Probe into Imports of EU Wines
China Daily, June 6, 2013 Adjust font size:
China has launched an investigation of EU wine imports, officials said on Wednesday, a day after the bloc announced duties on Chinese solar products.
The Ministry of Commerce said the investigation of the EU wine industry is not a "retaliatory measure".
On Tuesday, the EU announced provisional anti-dumping duties on imports of solar panels, cells and wafers from China following a nine-month investigation.
China is firmly opposed to the European Union's 11.8 percent tariffs on the country's solar panel products, officials said.
China's wine imports rose by 8.9 percent to 430 million liters in 2012, according to the General Administration of Customs. The imports were valued at about US$2.57 billion.
The EU accounted for more than two-thirds of the imports, with France being the biggest export country.
According to the 27-country bloc, the duties on China's solar panel companies will be imposed in two stages, starting at 11.8 percent for the first two months, followed by 47.6 percent for another four months.
"Overall, the duties will range from 37.2 percent to 67.9 percent at that stage. Those Chinese companies which have cooperated will face lower tariffs. Those which have not cooperated will face higher tariffs," said EU Trade Commissioner Karel De Gucht.
Most Chinese solar panel companies have encountered difficulties continuing doing business in the European market since the investigation.
"If the EU adopts the anti-dumping taxes on Chinese companies, most of our export companies will not be able to sell a single product there," said Wang Donghong, publicity officer at Jingwei Electronic Material.
Colin Yang, vice-president of public affairs of Trina Solar, said: "Our sales in Europe have already been affected, because many local partners are worrying about our price after the investigation.
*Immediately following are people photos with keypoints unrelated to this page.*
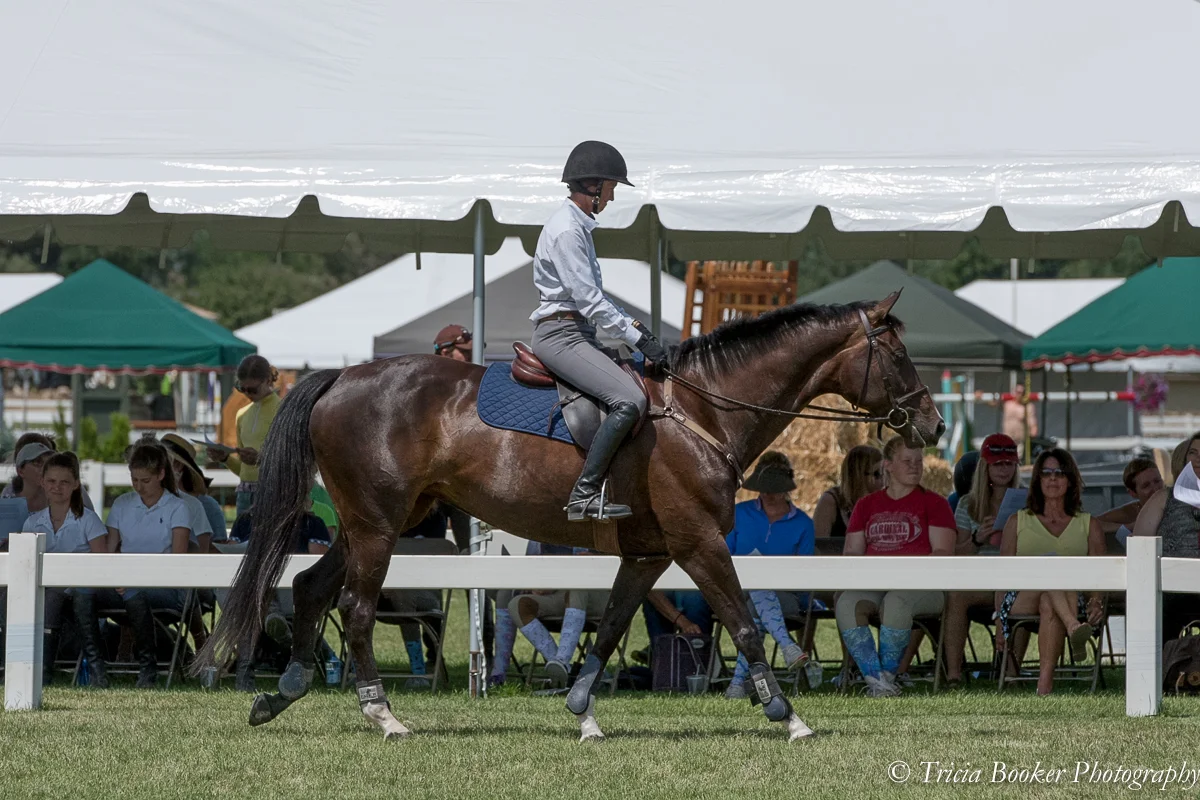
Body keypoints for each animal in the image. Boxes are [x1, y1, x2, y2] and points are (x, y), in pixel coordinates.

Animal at [197, 291, 944, 742]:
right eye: (898, 353)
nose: (933, 426)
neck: (702, 411)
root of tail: (340, 378)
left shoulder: (649, 552)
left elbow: (609, 628)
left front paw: (583, 713)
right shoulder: (698, 542)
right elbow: (744, 625)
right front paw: (787, 716)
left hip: (374, 523)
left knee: (308, 588)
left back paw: (281, 692)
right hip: (378, 528)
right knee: (352, 609)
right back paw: (383, 716)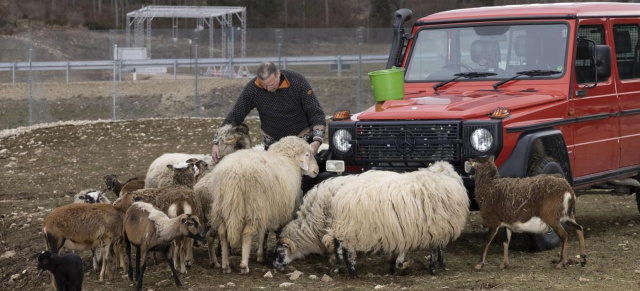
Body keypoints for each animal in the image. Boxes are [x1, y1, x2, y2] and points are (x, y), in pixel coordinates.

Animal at [209, 136, 320, 274]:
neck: (287, 159)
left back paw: (225, 265)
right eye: (308, 155)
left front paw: (261, 255)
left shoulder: (268, 209)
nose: (317, 170)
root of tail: (234, 174)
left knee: (223, 232)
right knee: (246, 233)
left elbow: (263, 232)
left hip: (223, 206)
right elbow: (269, 232)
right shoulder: (277, 211)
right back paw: (244, 265)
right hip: (253, 205)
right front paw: (263, 255)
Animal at [322, 162, 468, 278]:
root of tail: (339, 196)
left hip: (347, 226)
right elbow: (434, 247)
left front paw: (396, 266)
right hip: (352, 228)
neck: (443, 178)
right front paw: (434, 267)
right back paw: (352, 272)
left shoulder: (416, 228)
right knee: (346, 248)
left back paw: (341, 267)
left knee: (338, 244)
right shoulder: (436, 225)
Before the decision, the business of our European partners and ourselves has already been hurt."
Ministry of Commerce spokesman Shen Danyang said the reduced tariffs show the flexibility of the EU, and the temporary tariff of 11.8 percent instead of 47.6 percent shows the dispute between China and the EU can be solved through negotiation.
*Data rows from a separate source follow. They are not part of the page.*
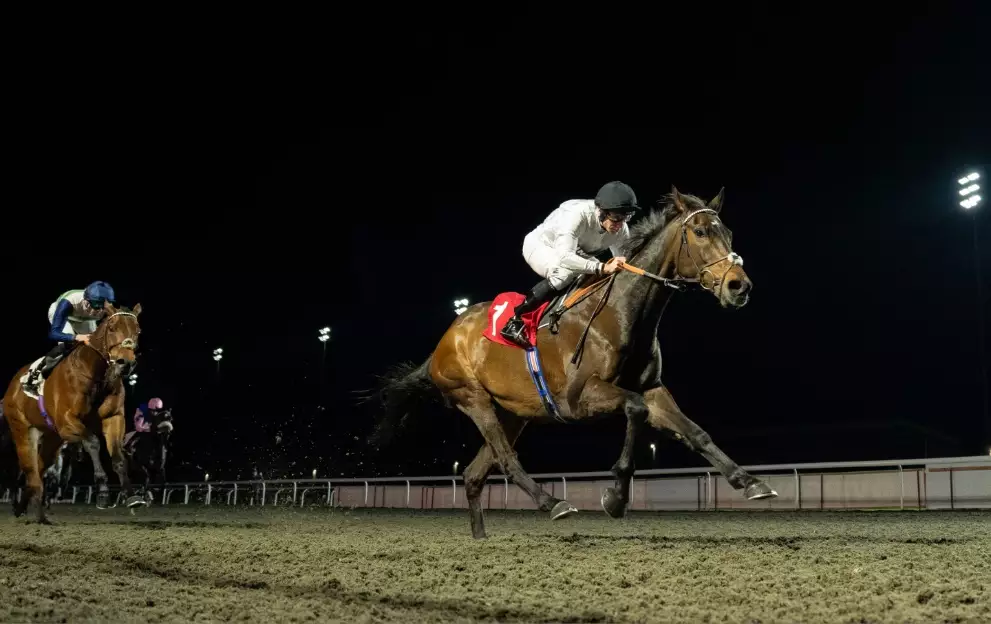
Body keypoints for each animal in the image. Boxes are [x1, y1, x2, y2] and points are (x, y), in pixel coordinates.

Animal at [1, 302, 144, 523]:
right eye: (112, 328)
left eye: (137, 331)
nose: (125, 362)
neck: (96, 374)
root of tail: (13, 385)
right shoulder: (67, 422)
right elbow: (92, 442)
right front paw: (103, 492)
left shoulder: (113, 418)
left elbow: (119, 457)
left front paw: (132, 496)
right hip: (22, 429)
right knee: (30, 469)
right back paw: (39, 516)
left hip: (52, 438)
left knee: (39, 468)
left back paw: (24, 508)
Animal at [369, 186, 777, 538]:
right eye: (700, 231)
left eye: (727, 232)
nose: (739, 286)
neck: (619, 313)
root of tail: (443, 343)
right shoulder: (579, 397)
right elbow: (635, 409)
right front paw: (615, 497)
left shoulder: (653, 388)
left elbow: (695, 431)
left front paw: (751, 482)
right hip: (474, 399)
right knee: (507, 458)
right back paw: (553, 503)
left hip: (512, 412)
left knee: (474, 473)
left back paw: (481, 539)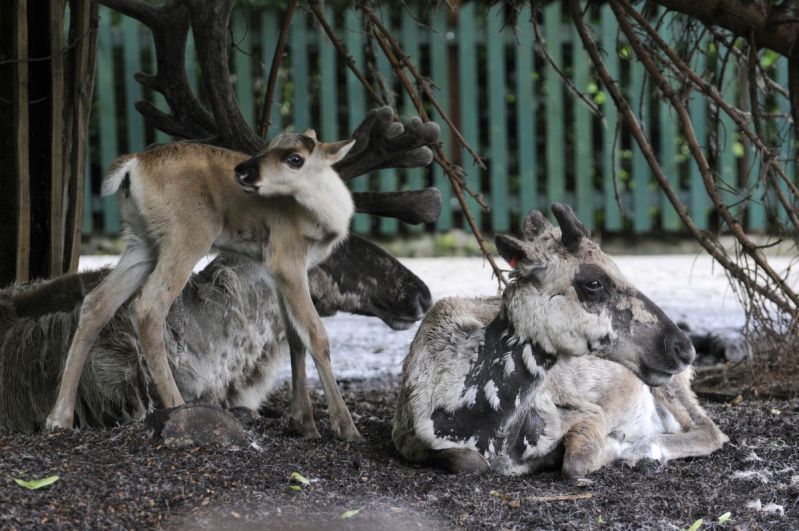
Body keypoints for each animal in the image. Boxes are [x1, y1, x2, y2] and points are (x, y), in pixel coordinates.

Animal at [46, 132, 360, 440]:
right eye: (268, 145)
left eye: (295, 158)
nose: (242, 170)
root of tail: (132, 165)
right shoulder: (287, 260)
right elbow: (315, 335)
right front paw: (345, 427)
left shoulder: (279, 271)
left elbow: (294, 338)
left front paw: (303, 423)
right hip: (188, 235)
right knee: (147, 307)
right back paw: (178, 407)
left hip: (141, 241)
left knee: (96, 303)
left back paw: (59, 418)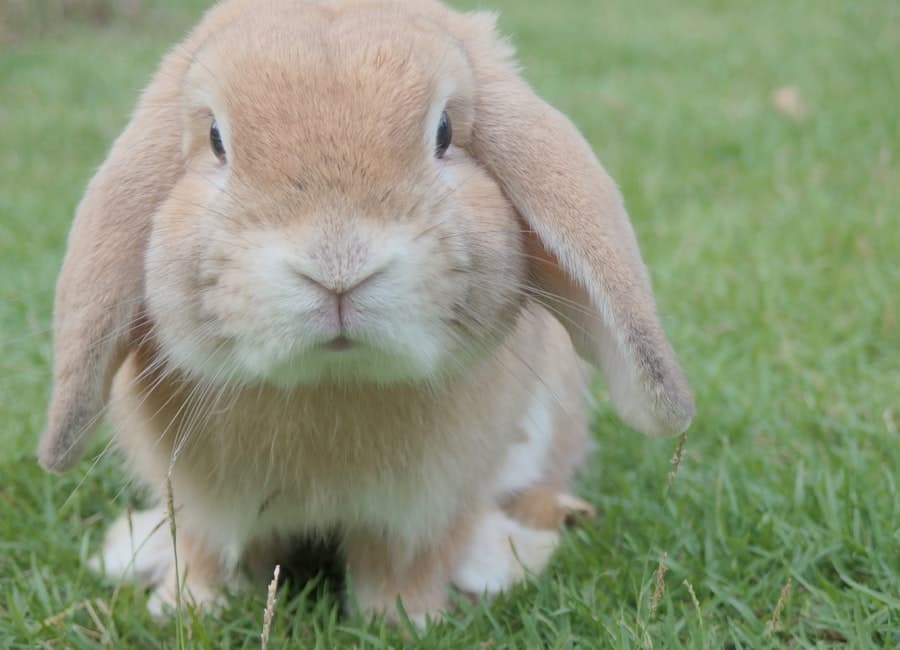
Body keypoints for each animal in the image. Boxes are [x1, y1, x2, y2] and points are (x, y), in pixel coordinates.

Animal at [37, 0, 694, 623]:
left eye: (445, 131)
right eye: (218, 140)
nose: (337, 266)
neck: (332, 383)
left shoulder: (423, 509)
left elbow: (401, 562)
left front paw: (407, 620)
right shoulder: (201, 506)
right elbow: (207, 553)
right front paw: (186, 608)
The ministry said that the trade relationship between the two sides is an important foundation for China-EU ties, and China doesn't want to see the solar dispute affect the broader relationship.
Shen also said that Chinese solar products are less expensive because of cheaper raw materials and the Chinese solar panel industry's technological improvements, not because of the so-called dumping subsidy.
The ministry said trade protectionism will bring damage to both sides.
However, De Gucht said at the European Commission that the United States also applies duties to Chinese exports.
"This is not protectionism," he said.
Some experts worry that other economies may follow the EU's action and start similar investigations.
Cui Hongjian, director of European Studies at the China Institute of International Studies, said that the China-EU relationship may face a "cooling-down" period.
Eighteen EU members have voted against the solar panel case.
Even though this vote does not prevent the EU Commission from imposing provisional anti-dumping duties, member states will vote again by the end of this year to decide if the EU's final conclusion can be enacted or not.